Auto-vectorization can sometimes generate code that's competitive with hand-intrinsics. Compile with -O3 -march=native -fopt-info-vec on GCC to see exactly which loops got vectorized and why others did not. Common blockers: unaligned pointers, possible aliasing (mark inputs restrict), function calls inside the loop, integer overflow that the compiler cannot prove safe.

Performance numbers

  • AVX-512 fused multiply-add: 1 cycle of latency-throughput for a 16-wide single-precision FMA — 32 flops per cycle per core.
  • A simple a[i] = b[i] + c[i] loop: scalar ~1 ns/element, AVX2 ~0.14 ns/element (7× speedup), AVX-512 ~0.08 ns/element (12× speedup). Memory bandwidth caps further gains.
  • simdjson parses JSON at ~3 GB/s on a single core using SSE4.2 plus AVX2 — 5× the next-fastest non-SIMD parser.
  • memchr with AVX2: ~64 bytes per cycle compared to ~1 byte per cycle scalar. ffmpeg, glibc, and Go runtime all ship hand-tuned AVX2/AVX-512 memchr.
  • AVX-512 frequency throttle on Skylake-SP: 100–300 MHz drop on heavy 512-bit FP; eliminated on Ice Lake-SP and AMD Zen 4.
  • NEON dot product on Apple M1: ~24 GFLOPS per core sustained; ~1.5 ns to multiply-add 16 floats.

Common pitfalls

  • Unaligned loads. Older SSE required 16-byte alignment for movaps; movups handles unaligned at a small cost. AVX is forgiving but still benefits from alignment. Use _mm_malloc or posix_memalign to force 32 or 64-byte alignment.
  • Tail handling. Most loops don't divide cleanly by the lane count. Either scalar epilogue, mask-loaded final iteration (AVX-512 / SVE), or peel one iteration off the front.
  • AVX-SSE transition penalty. Mixing legacy SSE (addps xmm0) and AVX (vaddps ymm0) without vzeroupper causes a state-save penalty of ~70 cycles. Compilers handle this; hand-asm doesn't always.
  • Aliasing assumptions. A SIMD compiler can't vectorize for (i) a[i] = b[i] + a[i-1] because there's a real dependency. Use restrict on inputs that genuinely don't alias.
  • Reduction order matters for floats. Different SIMD widths produce different rounding because horizontal sum is non-associative. Pick a fixed reduction order if reproducibility matters.
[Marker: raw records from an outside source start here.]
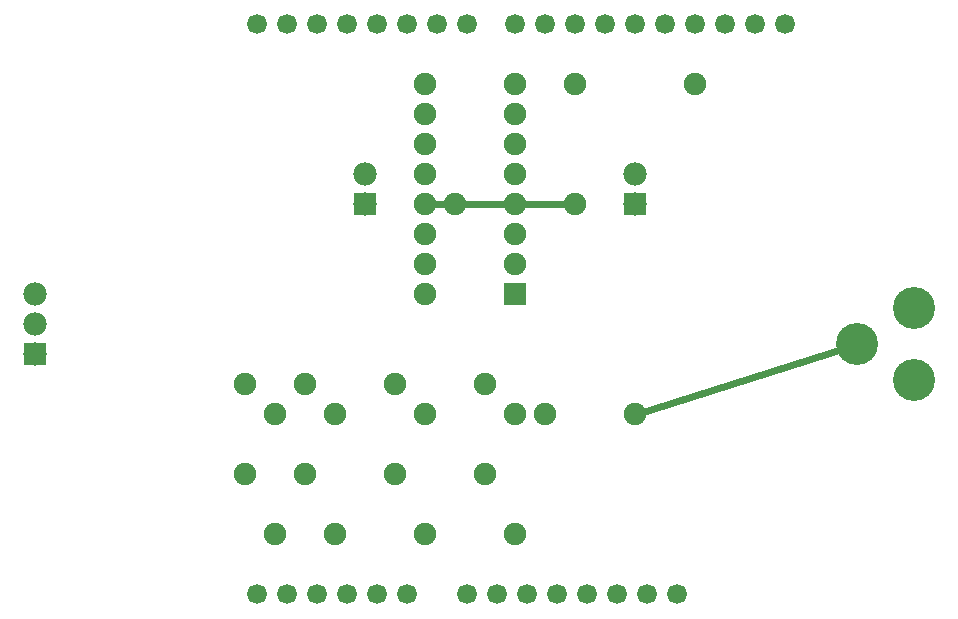
<source format=gbl>
G04 MADE WITH FRITZING*
G04 WWW.FRITZING.ORG*
G04 DOUBLE SIDED*
G04 HOLES PLATED*
G04 CONTOUR ON CENTER OF CONTOUR VECTOR*
%ASAXBY*%
%FSLAX23Y23*%
%MOIN*%
%OFA0B0*%
%SFA1.0B1.0*%
%ADD10C,0.140000*%
%ADD11C,0.066195*%
%ADD12C,0.066222*%
%ADD13C,0.052306*%
%ADD14C,0.052333*%
%ADD15C,0.075000*%
%ADD16C,0.078000*%
%ADD17R,0.075000X0.075000*%
%ADD18R,0.078000X0.078000*%
%ADD19C,0.024000*%
%LNCOPPER0*%
G90*
G70*
G54D10*
X2976Y947D03*
X2976Y1187D03*
X2786Y1067D03*
G54D11*
X1184Y233D03*
X1084Y233D03*
X984Y233D03*
X884Y233D03*
X784Y233D03*
G54D12*
X1644Y2133D03*
X1744Y2133D03*
X1844Y2133D03*
X1944Y2133D03*
X2044Y2133D03*
X2144Y2133D03*
X2244Y2133D03*
X2344Y2133D03*
X2444Y2133D03*
X2544Y2133D03*
X784Y2133D03*
X884Y2133D03*
X984Y2133D03*
X1084Y2133D03*
X1184Y2133D03*
X1284Y2133D03*
X1384Y2133D03*
X1484Y2133D03*
G54D11*
X2084Y233D03*
X2184Y233D03*
X1984Y233D03*
X1884Y233D03*
X1784Y233D03*
X1684Y233D03*
X1584Y233D03*
X1484Y233D03*
X1284Y233D03*
G54D13*
X1184Y233D03*
X1084Y233D03*
X984Y233D03*
X884Y233D03*
X784Y233D03*
G54D14*
X1644Y2133D03*
X1744Y2133D03*
X1844Y2133D03*
X1944Y2133D03*
X2044Y2133D03*
X2144Y2133D03*
X2244Y2133D03*
X2344Y2133D03*
X2444Y2133D03*
X2544Y2133D03*
X784Y2133D03*
X884Y2133D03*
X984Y2133D03*
X1084Y2133D03*
X1184Y2133D03*
X1284Y2133D03*
X1384Y2133D03*
X1484Y2133D03*
G54D13*
X2084Y233D03*
X2184Y233D03*
X1984Y233D03*
X1884Y233D03*
X1784Y233D03*
X1684Y233D03*
X1584Y233D03*
X1484Y233D03*
X1284Y233D03*
G54D15*
X1644Y1233D03*
X1344Y1233D03*
X1644Y1333D03*
X1344Y1333D03*
X1644Y1433D03*
X1344Y1433D03*
X1644Y1533D03*
X1344Y1533D03*
X1644Y1633D03*
X1344Y1633D03*
X1644Y1733D03*
X1344Y1733D03*
X1644Y1833D03*
X1344Y1833D03*
X1644Y1933D03*
X1344Y1933D03*
X1044Y833D03*
X1044Y433D03*
X1344Y833D03*
X1344Y433D03*
X1644Y833D03*
X1644Y433D03*
X844Y833D03*
X844Y433D03*
X744Y933D03*
X744Y633D03*
X1244Y933D03*
X1244Y633D03*
X1544Y933D03*
X1544Y633D03*
X944Y933D03*
X944Y633D03*
G54D16*
X1144Y1533D03*
X1144Y1633D03*
X2044Y1533D03*
X2044Y1633D03*
X44Y1033D03*
X44Y1133D03*
X44Y1233D03*
G54D15*
X1844Y1933D03*
X2244Y1933D03*
X1744Y833D03*
X2044Y833D03*
X1444Y1533D03*
X1844Y1533D03*
G54D17*
X1644Y1233D03*
G54D18*
X1144Y1533D03*
X2044Y1533D03*
X44Y1033D03*
G54D19*
X2727Y1049D02*
X2072Y842D01*
D02*
X1444Y1533D02*
X1373Y1533D01*
D02*
X1616Y1533D02*
X1444Y1533D01*
D02*
X1673Y1533D02*
X1816Y1533D01*
G04 End of Copper0*
M02*
</source>
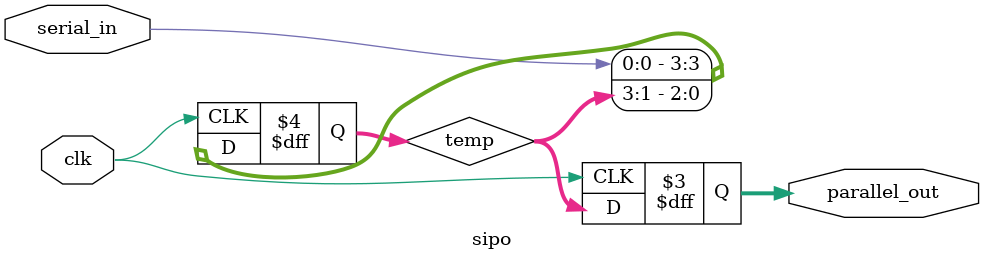
<source format=v>

module sipo(clk, serial_in, parallel_out);

input clk, serial_in;
output [3:0] parallel_out;
reg [3:0] temp;
reg [3:0] parallel_out;

always @(posedge clk)

begin

    temp <= temp >> 1;
	temp[3] <= serial_in;
	parallel_out = temp;

end

endmodule
</source>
Frequently asked questions

What does SIMD stand for?

Single Instruction, Multiple Data. One instruction operates on a wide register holding many independent values — 4, 8, or 16 floats, or larger counts of smaller integers.

What's the difference between SSE, AVX, AVX-512, NEON, and SVE?

SSE: 128-bit x86 SIMD (1999). AVX: 256-bit (2011). AVX-512: 512-bit + mask registers (2016). NEON: ARM's 128-bit SIMD on every Cortex-A. SVE: vector-length-agnostic ARM ISA — same binary on 128 to 2048-bit registers.

How much faster is SIMD than scalar code?

Headline: 4× / 8× / 16× by lane count. Real-world: 3–10× because of load/store and tail overhead. Hand-tuned BLIS, MKL, FFTW routinely show 6–10× over auto-vectorized scalar.

What's auto-vectorization?

The compiler turning scalar loops into SIMD automatically. Works under -O2/-O3 on simple counted loops with no aliasing, no early exit, and contiguous access. Add #pragma omp simd for stubborn cases.

Why does AVX-512 throttle the clock?

Heavy 512-bit FP on early Skylake-X dropped 100–300 MHz to stay in power. Later silicon (Ice Lake-SP, Zen 4) closed the gap. Profile before assuming AVX-512 wins.

How do I write SIMD code today?

Auto-vectorization first. Portable intrinsics (std::simd, Highway, xsimd, ISPC) second. Architecture-specific intrinsics (_mm256_, vaddq_, svadd_) third. Hand-asm is last resort.

When is SIMD a bad fit?

Branch-heavy code, pointer chasing, cross-iteration dependencies, tiny vectors under 16 elements, anything already cache-miss bound. SIMD widens compute, not memory bandwidth.